*Requirement:* Restate verbatim the span of lines below between the line with "the precast concrete block at point (1031, 440)" and the line with "the green tree at point (346, 257)", including those two lines, and only that span.

[Items from a dataset]
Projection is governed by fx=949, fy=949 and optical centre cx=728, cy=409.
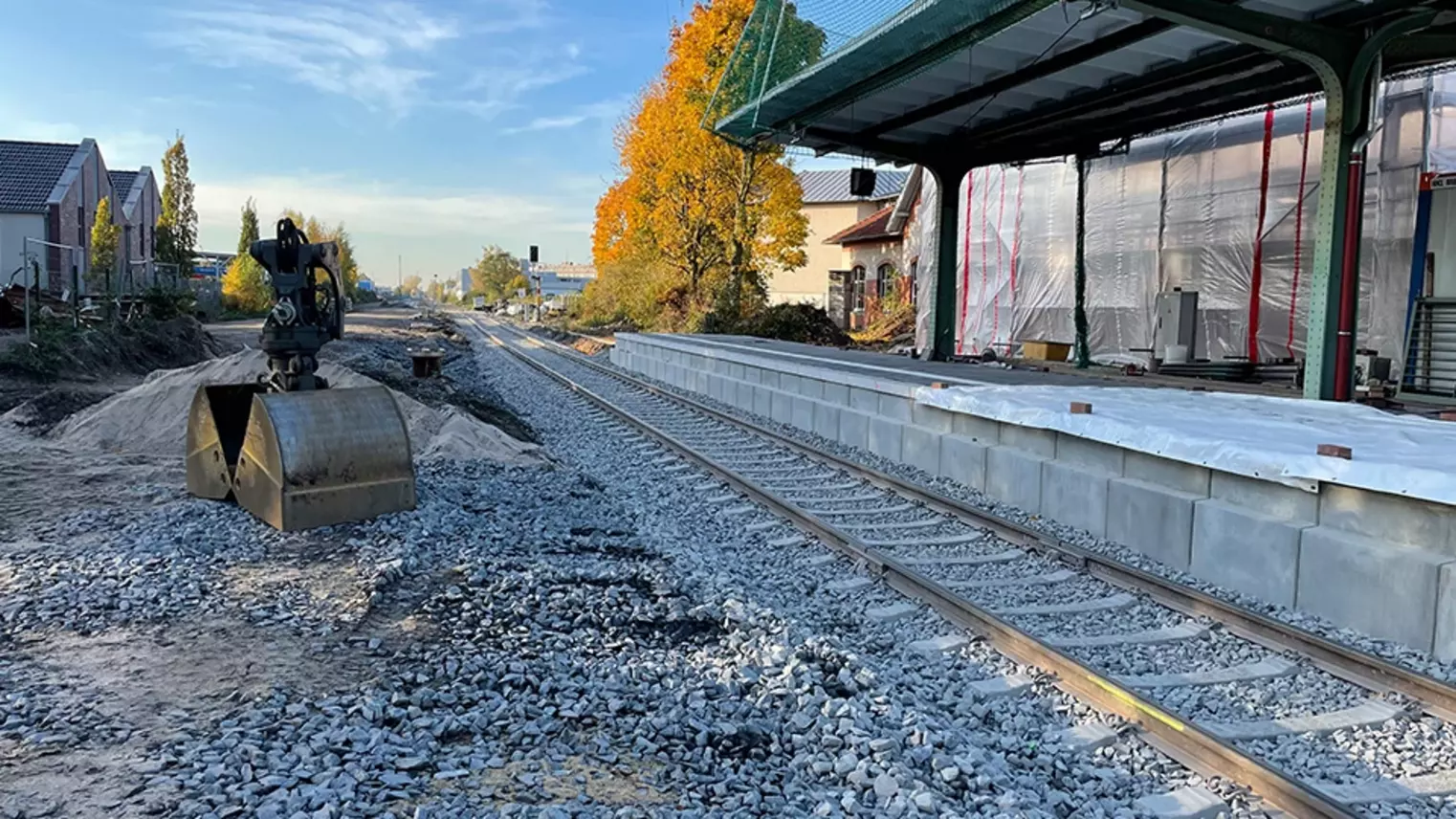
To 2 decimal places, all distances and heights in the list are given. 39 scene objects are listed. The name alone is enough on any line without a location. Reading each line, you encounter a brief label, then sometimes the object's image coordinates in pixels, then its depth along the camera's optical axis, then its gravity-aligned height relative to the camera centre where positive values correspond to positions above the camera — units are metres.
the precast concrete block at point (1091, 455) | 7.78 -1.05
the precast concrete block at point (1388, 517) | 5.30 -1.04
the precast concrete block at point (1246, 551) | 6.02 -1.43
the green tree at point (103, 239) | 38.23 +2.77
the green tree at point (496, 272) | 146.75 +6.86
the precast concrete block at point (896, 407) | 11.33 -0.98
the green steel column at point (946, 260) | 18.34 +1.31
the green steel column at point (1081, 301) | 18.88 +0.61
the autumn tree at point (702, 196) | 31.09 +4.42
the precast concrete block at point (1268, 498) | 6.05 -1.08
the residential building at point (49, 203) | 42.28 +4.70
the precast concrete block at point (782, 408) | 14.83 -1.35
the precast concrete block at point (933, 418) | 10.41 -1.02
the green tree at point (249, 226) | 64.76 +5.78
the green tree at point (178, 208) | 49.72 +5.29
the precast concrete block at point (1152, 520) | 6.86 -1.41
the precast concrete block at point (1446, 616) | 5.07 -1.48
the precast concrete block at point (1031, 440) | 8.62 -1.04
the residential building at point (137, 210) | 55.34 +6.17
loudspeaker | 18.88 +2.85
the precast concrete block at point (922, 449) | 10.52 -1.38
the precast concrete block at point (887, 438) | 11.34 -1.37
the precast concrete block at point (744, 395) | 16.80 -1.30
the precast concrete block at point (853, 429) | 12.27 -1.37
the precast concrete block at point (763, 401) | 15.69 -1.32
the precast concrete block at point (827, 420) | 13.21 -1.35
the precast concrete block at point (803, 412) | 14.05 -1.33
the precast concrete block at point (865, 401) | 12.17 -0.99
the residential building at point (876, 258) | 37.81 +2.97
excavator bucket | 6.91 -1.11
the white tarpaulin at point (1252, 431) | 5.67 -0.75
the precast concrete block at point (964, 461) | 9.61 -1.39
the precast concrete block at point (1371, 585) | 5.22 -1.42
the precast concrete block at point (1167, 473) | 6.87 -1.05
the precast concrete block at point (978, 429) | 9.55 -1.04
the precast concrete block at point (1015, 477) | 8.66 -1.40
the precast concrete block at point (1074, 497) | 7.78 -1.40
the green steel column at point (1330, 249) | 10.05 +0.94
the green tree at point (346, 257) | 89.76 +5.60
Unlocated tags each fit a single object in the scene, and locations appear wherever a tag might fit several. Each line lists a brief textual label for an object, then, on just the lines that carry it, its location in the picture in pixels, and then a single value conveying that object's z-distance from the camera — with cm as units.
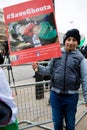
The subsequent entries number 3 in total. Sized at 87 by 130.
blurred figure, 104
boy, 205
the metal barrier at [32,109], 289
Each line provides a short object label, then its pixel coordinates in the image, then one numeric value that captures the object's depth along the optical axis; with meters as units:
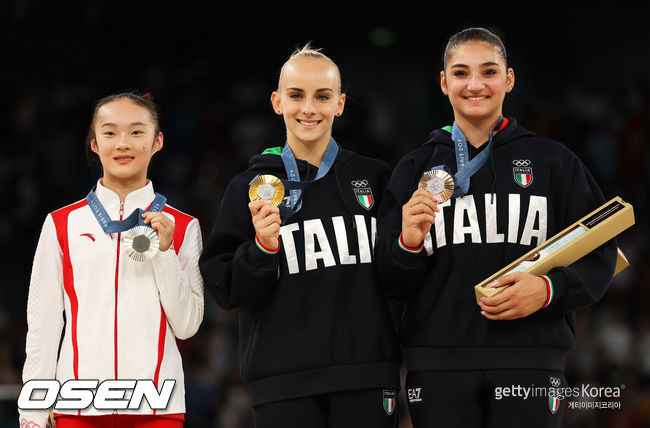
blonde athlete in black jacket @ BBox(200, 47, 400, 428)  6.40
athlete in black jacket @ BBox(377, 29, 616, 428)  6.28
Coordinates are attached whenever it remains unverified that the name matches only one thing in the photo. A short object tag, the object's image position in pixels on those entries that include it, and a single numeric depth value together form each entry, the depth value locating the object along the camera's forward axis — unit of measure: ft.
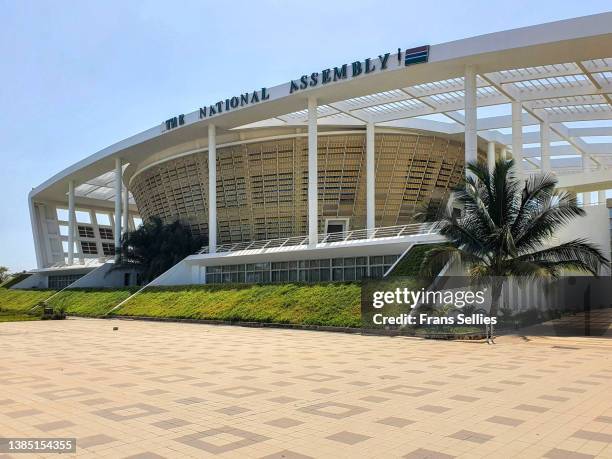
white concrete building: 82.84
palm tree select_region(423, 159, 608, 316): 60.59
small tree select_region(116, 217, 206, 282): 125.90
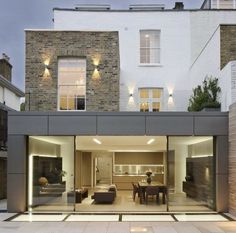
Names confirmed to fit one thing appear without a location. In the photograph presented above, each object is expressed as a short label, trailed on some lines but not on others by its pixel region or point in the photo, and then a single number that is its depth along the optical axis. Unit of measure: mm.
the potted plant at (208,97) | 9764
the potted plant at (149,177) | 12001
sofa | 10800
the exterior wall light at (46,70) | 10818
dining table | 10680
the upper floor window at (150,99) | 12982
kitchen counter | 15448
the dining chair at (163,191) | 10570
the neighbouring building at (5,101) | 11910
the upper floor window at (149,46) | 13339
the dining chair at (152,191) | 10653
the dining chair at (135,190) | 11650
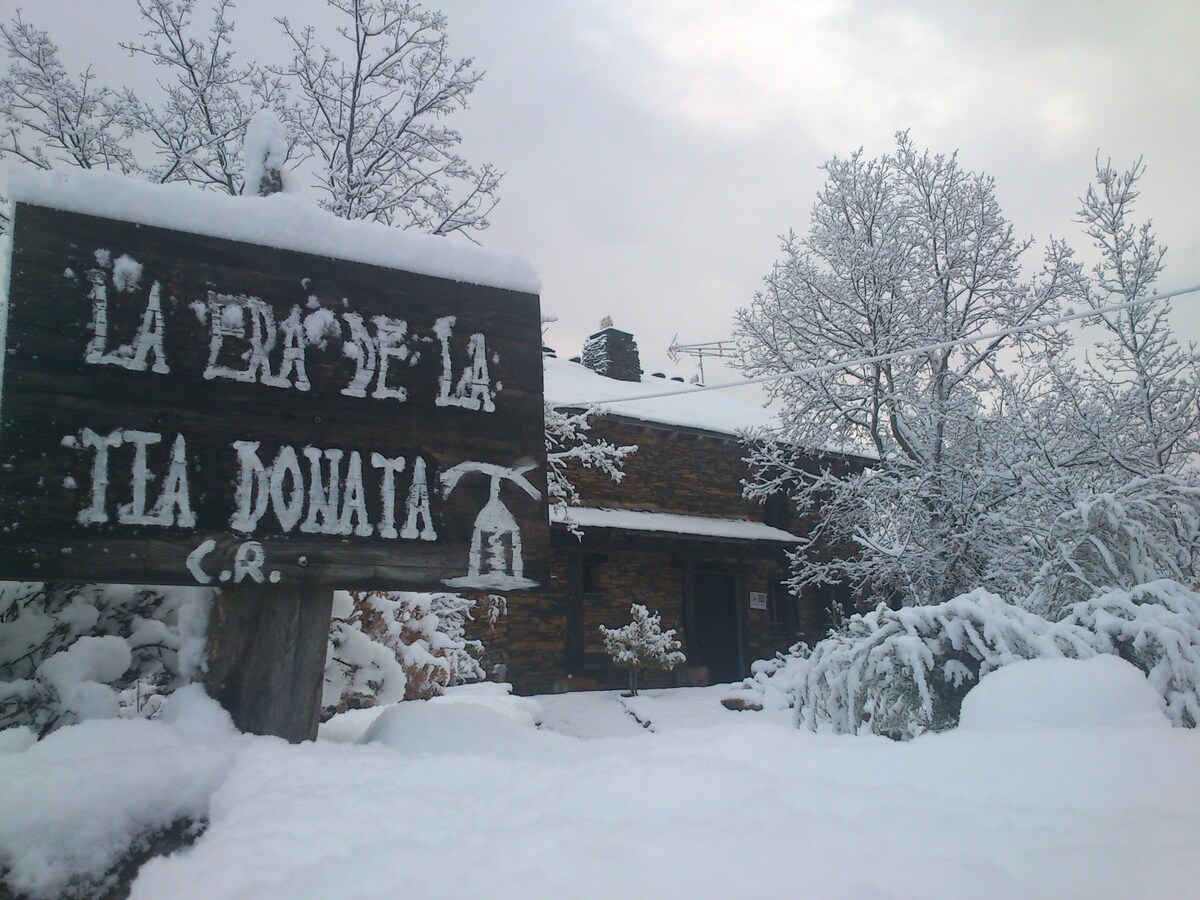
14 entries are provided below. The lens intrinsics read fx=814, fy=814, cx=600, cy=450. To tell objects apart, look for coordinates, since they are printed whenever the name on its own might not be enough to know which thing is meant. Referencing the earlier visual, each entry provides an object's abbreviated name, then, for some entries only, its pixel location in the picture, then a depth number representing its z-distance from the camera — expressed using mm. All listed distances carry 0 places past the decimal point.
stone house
...
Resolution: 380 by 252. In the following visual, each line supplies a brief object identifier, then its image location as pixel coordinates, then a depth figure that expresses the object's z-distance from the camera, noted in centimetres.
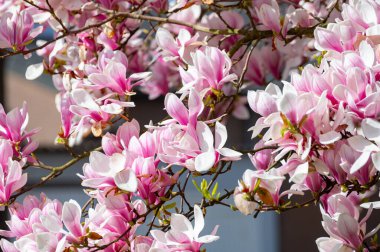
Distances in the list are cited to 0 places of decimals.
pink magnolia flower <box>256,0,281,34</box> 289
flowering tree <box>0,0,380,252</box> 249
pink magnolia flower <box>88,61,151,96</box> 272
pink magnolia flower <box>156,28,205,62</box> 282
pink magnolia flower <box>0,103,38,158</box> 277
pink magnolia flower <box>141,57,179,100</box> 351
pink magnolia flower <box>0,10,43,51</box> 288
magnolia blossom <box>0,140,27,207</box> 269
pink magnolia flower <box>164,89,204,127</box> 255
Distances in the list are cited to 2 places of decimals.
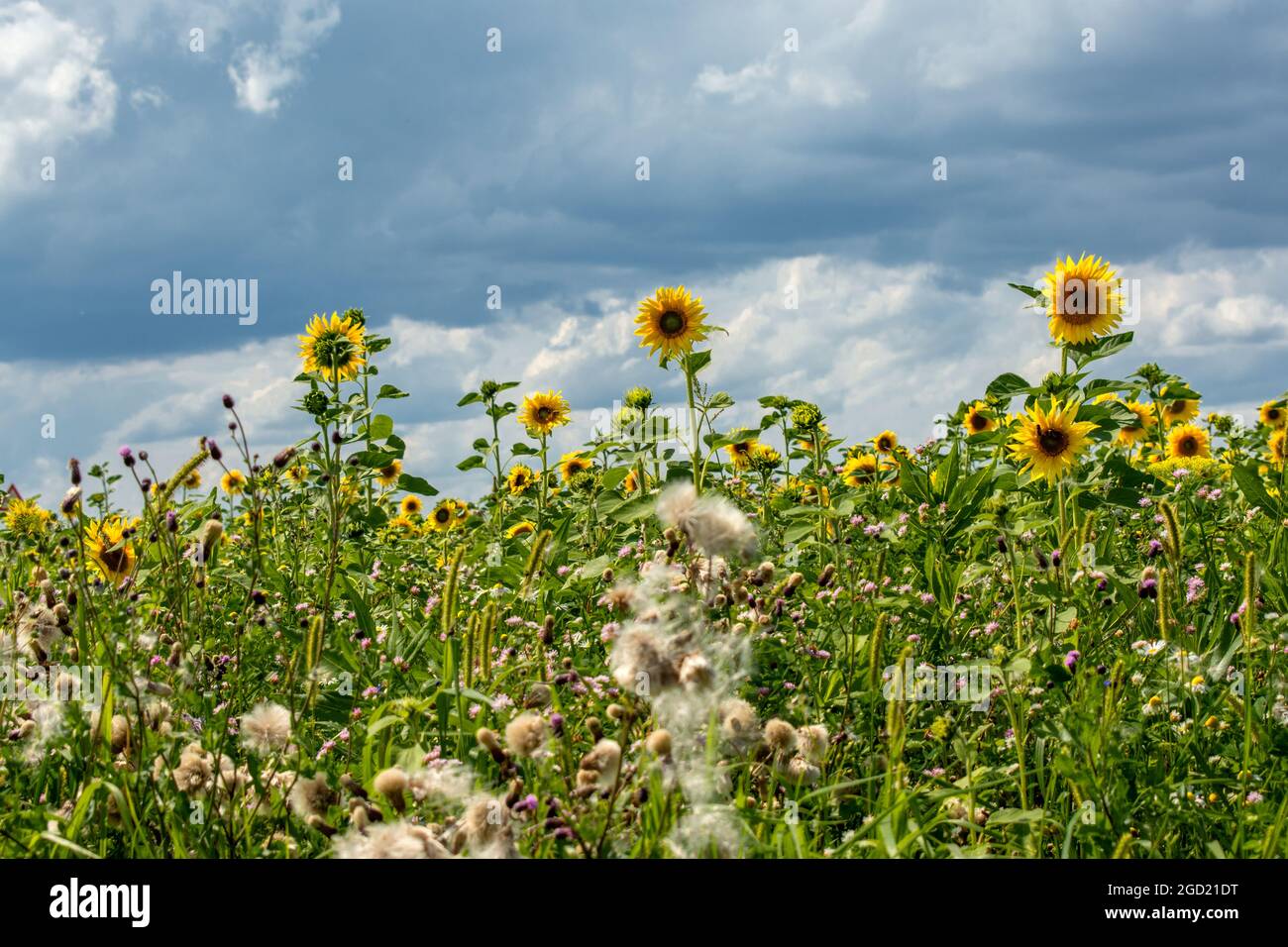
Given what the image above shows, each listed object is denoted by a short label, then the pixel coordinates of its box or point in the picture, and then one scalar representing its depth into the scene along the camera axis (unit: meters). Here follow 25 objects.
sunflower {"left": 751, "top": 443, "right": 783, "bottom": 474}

*Reply to the exercise:*
the precast concrete block at point (1031, 440) | 8.62 -1.04
the residential building at point (137, 210) | 55.34 +6.17
loudspeaker | 18.88 +2.85
the precast concrete block at point (922, 449) | 10.52 -1.38
the precast concrete block at point (887, 438) | 11.34 -1.37
the precast concrete block at point (744, 395) | 16.80 -1.30
the precast concrete block at point (853, 429) | 12.27 -1.37
the precast concrete block at point (763, 401) | 15.69 -1.32
the precast concrete block at point (827, 420) | 13.21 -1.35
the precast concrete block at point (803, 412) | 14.05 -1.33
the precast concrete block at point (865, 401) | 12.17 -0.99
the residential building at point (876, 258) | 37.81 +2.97
excavator bucket | 6.91 -1.11
the white tarpaulin at point (1252, 431) | 5.67 -0.75
the precast concrete block at point (964, 461) | 9.61 -1.39
the precast concrete block at point (1371, 585) | 5.22 -1.42
the precast concrete block at point (1167, 473) | 6.87 -1.05
the precast concrete block at point (978, 429) | 9.55 -1.04
the precast concrete block at point (1015, 477) | 8.66 -1.40
the precast concrete block at point (1074, 497) | 7.78 -1.40
the green steel column at point (1330, 249) | 10.05 +0.94
the green tree at point (346, 257) | 89.76 +5.60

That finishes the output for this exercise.